The Superset repo has a setup.py but it can not be directly pip installed as there is superset-frontend that needs to be built and shipped with the Python package. The exact set of instructions live at https://github.com/apache/superset/tree/master/RELEASING#publishing-a-convenience-release-to-pypi. At the point of writing this document, below are the instructions on how to build a PyPI package from this. You may need to make sure that the build instructions have remained the same before proceeding.
- git checkout to the latest created tag from one of the above steps.
- Create a virtualenv and activate it.
- Install base requirements and twine which are needed to build the
package.
pip install -r requirements/base.txt pip install twine
- Build the superset-frontend assets
cd superset-frontend/ npm ci && npm run build
Note: If you see a warning/error for npm and node versions, you can use a tool like nvm to install and use the correct version.
-
Build translations
cd ../ flask fab babel-compile --target superset/translations
-
Build the python package
python setup.py sdist
This will create a tar file under
dist
directory with the version and name containing the Git release tag that you are on. -
Upload the tar using twine
twine upload dist/apache-superset-${latest-dimagi-version}.tar.gz
You can refer to 1Password for the PyPI API token for dimagi-superset.

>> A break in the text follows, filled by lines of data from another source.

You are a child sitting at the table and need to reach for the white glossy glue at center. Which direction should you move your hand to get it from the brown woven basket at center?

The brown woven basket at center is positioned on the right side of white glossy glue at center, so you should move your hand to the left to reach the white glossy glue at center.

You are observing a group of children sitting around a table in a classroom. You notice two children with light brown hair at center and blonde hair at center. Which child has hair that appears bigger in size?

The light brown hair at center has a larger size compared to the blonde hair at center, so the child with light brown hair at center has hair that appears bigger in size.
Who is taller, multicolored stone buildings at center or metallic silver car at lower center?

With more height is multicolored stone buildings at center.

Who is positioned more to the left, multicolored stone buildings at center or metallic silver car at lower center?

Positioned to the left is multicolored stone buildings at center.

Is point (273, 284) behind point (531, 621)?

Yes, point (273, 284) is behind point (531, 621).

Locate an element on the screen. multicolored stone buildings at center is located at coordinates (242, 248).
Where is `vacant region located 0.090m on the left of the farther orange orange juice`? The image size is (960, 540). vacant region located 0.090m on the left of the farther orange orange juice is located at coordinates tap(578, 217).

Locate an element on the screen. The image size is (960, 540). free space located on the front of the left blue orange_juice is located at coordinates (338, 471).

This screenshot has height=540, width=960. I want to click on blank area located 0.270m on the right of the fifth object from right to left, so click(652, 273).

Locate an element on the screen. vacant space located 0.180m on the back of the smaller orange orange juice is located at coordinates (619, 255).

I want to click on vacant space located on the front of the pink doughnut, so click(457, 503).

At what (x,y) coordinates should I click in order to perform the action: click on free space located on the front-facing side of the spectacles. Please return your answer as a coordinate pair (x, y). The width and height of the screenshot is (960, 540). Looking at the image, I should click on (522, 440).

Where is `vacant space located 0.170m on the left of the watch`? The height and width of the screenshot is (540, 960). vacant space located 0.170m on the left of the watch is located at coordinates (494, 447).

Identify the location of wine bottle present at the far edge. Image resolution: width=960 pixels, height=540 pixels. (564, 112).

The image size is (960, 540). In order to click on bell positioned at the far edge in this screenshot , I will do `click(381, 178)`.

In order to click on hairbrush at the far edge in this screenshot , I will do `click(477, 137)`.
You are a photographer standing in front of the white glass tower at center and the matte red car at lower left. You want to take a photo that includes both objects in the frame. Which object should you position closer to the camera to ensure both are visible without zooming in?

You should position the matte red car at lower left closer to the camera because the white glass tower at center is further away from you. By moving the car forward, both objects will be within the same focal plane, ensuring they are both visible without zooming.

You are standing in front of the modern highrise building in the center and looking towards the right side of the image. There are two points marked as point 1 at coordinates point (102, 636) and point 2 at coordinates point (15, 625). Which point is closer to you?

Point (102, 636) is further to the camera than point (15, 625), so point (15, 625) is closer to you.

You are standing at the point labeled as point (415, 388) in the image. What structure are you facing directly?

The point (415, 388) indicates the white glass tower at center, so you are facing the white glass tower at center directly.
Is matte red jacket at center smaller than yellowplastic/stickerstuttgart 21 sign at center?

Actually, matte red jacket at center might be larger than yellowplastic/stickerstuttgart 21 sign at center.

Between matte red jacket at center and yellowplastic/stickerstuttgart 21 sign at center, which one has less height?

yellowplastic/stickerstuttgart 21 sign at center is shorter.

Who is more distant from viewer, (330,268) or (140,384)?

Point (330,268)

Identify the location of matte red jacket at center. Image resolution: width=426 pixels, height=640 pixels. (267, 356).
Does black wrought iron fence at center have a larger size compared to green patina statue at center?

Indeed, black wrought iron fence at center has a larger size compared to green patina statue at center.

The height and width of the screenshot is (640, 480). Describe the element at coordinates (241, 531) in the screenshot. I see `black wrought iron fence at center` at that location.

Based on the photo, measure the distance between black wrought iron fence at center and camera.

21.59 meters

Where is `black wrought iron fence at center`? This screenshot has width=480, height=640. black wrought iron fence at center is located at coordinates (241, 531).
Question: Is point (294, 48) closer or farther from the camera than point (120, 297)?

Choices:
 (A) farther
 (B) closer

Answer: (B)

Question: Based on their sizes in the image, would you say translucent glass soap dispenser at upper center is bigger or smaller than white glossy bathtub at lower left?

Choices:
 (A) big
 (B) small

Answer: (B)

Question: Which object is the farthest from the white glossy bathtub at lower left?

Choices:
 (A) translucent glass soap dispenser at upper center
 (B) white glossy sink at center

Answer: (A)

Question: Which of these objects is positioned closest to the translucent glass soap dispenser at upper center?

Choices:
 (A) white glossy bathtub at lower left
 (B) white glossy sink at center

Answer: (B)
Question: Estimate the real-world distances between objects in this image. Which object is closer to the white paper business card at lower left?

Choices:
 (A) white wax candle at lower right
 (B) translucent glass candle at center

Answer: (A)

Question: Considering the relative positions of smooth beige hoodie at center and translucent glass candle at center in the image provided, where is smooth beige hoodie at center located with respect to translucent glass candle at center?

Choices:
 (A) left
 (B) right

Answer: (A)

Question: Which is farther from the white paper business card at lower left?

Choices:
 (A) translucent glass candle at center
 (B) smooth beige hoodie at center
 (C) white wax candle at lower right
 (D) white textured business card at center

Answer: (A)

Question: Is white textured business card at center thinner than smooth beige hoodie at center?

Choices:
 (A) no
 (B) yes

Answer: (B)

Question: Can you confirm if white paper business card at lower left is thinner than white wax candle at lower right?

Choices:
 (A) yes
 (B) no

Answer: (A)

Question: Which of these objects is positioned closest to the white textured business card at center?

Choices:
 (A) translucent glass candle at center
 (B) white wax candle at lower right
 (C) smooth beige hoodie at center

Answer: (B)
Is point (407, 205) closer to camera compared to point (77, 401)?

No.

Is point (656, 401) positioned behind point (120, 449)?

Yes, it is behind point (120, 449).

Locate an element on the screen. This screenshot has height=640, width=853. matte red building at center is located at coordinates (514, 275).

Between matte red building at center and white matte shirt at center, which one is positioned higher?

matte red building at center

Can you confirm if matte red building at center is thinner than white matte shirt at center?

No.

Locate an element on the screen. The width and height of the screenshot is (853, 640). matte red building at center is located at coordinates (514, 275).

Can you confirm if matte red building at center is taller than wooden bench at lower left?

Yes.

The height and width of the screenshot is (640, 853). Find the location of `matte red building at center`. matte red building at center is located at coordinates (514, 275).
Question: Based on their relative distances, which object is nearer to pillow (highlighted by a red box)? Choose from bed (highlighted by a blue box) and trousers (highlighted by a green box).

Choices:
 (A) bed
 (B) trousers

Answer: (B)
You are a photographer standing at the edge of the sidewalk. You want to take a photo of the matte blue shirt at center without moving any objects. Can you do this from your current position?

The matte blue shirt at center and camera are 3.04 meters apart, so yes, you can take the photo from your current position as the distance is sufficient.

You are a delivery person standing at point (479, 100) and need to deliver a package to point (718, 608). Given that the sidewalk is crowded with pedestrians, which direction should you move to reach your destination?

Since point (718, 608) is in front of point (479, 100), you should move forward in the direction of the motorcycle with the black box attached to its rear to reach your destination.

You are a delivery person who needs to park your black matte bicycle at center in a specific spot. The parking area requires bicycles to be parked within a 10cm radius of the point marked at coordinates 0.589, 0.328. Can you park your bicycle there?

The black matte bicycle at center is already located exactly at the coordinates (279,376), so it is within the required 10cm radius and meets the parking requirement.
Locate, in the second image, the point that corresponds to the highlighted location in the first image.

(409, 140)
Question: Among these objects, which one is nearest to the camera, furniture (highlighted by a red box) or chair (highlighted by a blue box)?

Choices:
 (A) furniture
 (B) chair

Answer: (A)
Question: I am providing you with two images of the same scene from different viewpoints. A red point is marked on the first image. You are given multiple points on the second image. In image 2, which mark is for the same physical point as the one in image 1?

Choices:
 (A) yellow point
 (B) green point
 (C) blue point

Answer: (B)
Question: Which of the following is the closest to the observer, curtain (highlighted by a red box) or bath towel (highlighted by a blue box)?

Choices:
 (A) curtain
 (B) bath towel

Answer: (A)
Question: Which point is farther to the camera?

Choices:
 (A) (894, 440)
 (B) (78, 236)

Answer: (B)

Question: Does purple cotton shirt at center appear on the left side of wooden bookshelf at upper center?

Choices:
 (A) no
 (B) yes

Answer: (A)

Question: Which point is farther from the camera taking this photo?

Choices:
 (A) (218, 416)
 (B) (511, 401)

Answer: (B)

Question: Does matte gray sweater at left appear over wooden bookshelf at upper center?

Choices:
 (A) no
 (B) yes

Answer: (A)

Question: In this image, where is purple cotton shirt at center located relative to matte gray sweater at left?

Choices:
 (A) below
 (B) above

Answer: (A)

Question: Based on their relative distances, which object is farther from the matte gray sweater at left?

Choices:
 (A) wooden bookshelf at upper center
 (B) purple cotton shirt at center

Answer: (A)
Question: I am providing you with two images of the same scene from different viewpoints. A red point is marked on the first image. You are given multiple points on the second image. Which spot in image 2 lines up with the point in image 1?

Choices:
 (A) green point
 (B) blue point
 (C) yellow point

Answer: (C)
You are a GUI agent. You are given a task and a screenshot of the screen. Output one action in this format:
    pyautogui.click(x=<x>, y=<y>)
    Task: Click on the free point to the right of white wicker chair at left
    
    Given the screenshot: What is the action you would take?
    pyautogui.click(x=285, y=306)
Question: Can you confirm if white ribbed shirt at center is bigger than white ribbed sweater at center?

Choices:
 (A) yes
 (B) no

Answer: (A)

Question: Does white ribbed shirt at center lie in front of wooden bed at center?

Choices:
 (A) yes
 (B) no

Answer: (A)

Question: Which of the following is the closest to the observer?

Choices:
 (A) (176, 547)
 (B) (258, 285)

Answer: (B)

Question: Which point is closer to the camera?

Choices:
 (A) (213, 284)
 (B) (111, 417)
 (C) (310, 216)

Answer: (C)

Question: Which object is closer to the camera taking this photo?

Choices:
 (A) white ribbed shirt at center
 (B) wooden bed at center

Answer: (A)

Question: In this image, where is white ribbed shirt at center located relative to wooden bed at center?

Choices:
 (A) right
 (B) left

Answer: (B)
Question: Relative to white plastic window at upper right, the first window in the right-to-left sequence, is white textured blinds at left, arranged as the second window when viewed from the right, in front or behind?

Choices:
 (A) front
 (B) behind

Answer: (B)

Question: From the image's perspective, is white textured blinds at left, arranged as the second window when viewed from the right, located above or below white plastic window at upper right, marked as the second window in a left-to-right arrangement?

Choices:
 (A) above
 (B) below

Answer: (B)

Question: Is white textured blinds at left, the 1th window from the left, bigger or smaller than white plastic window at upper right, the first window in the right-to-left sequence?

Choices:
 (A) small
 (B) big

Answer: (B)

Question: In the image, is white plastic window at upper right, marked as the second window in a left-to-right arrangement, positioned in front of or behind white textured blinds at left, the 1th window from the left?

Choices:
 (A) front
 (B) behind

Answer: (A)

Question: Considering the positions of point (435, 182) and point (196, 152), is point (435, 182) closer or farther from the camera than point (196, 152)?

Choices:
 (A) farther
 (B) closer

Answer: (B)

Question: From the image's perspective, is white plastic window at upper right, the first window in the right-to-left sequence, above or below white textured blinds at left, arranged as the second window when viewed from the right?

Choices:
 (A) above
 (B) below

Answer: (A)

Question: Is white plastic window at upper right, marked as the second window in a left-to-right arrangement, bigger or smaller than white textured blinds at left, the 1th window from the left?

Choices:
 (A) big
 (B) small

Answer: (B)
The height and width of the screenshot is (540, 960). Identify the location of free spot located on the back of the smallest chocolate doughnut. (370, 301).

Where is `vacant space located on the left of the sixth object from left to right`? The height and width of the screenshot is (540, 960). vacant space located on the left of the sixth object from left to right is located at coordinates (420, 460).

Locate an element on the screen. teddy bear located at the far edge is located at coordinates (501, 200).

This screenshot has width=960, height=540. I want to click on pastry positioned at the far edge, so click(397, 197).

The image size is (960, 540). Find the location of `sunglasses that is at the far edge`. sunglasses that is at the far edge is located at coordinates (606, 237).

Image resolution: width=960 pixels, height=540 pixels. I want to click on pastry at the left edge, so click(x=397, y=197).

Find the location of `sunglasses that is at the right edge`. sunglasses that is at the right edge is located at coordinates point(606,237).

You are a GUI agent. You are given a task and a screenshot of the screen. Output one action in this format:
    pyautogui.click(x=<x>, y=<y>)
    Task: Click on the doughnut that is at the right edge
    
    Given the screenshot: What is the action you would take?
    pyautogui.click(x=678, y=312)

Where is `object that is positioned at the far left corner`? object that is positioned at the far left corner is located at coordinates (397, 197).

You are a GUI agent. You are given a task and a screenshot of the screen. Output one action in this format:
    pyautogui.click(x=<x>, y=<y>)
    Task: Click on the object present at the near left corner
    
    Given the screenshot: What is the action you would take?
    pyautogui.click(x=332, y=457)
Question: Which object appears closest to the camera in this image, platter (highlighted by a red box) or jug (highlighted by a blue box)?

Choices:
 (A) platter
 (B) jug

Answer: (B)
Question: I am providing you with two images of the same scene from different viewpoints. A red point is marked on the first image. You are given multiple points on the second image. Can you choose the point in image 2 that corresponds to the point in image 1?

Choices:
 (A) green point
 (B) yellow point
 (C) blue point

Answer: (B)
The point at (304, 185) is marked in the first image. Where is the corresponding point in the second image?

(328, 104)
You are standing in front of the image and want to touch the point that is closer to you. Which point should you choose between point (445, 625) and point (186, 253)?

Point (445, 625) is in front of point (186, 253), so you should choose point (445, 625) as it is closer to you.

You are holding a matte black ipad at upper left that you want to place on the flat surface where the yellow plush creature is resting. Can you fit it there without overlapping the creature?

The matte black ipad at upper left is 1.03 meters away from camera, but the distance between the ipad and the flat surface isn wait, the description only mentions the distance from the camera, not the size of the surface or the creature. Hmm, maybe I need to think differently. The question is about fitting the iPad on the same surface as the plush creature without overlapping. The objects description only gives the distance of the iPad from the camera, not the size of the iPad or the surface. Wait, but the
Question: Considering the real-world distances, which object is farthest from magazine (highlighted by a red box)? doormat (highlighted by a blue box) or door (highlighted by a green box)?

You should now be able to use this package inside https://github.com/dimagi/hq_superset by referring to the release tag.
Note:
PyPI package follows the versioning scheme as described here. We make any initial customizations on top of Apache upstream version and then make a release to PyPI with the same version number. e.g. customizations were made on the upstream version
3.1.0
and this was released to dimagi-superset PyPI as3.1.0
.If any additional customizations are needed on top of initial versions, we are using the post release for numbering i.e.
.post<>
as the suffix with N as an incrementing integer. It is acknowledged that using the post release is not the best way, however it was chosen to keep the version in sync with the upstream apache-superset version.